Prospects verwenden

Wofür Prospects gedacht sind

Prospects sind für die 1:1-Kontaktaufnahme gedacht.

Statt einen allgemeinen Link zu einem Kandidatenpaket zu versenden, können Sie für eine bestimmte Person einen eigenen Link im Format /p/... erstellen. Dadurch können Sie:

  • die Erfahrung personalisieren
  • sehen, ob der Kandidat den Link geöffnet hat
  • erkennen, ob der Kandidat vor der Bewerbung Interesse gezeigt hat
  • den Verlauf der Conversion behalten, sobald die Person zum Bewerber wird

Wann sollte man einen Prospect-Link verwenden?

Verwenden Sie einen Prospect-Link, wenn Sie eine bestimmte Person kontaktieren und deren Interaktion nachvollziehen möchten.

Typische Fälle:

  • Active Sourcing auf LinkedIn
  • Nachfassen nach einem Gespräch mit einem Recruiter
  • erneute Kontaktaufnahme mit einem bereits interessierten Kandidaten
  • private Weitergabe einer Stelle vor der öffentlichen Veröffentlichung

Wann ist ein einfacher Link besser geeignet?

Verwenden Sie den klassischen personalisierten Link wie /packs/demo?name=Jane, wenn Sie eine einfachere und wiederverwendbare Lösung benötigen.
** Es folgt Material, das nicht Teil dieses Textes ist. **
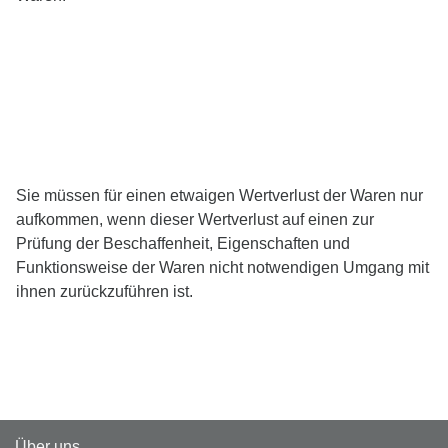
Sie müssen für einen etwaigen Wertverlust der Waren nur
aufkommen, wenn dieser Wertverlust auf einen zur
Prüfung der Beschaffenheit, Eigenschaften und
Funktionsweise der Waren nicht notwendigen Umgang mit
ihnen zurückzuführen ist.
Über uns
Wenn Sie Jane ersetzen, URL-kodieren Sie nur den Namenswert, bevor Sie ihn nach name= einsetzen. Beispielsweise wird Anne & Marie zu Anne%20%26%20Marie; verwenden Sie also /packs/demo?name=Anne%20%26%20Marie.

Das ist weiterhin nützlich für:

  • schnelle Massenansprache
  • einfache Personalisierung
  • Situationen, in denen Sie kein Engagement-Tracking benötigen

Was bedeuten die Statuswerte?

  • Erstellt: Der Link wurde erstellt, aber noch nicht geöffnet.
  • Besucht: Der Kandidat hat den personalisierten Link geöffnet.
  • Interessiert: Der Kandidat hat den Interessiert-Ablauf geöffnet.
  • Abgelehnt: Der Kandidat hat ausdrücklich abgelehnt.
  • Beworben: Der Prospect wurde in einen Bewerber umgewandelt.
  • Abgelaufen: Der personalisierte Link ist vor der Conversion abgelaufen.

Warum ist das wichtig?

Mit Prospects können Sie unterscheiden zwischen:

  • versendeten Links
  • tatsächlich geöffneten Links
  • Kandidaten, die interagiert haben
  • Kandidaten, die konvertiert haben

Dadurch können Sie gezielter nachfassen und besser verstehen, ob das Problem bei der Kontaktaufnahme, beim Inhalt des Kandidatenpakets oder bei der Stelle liegt.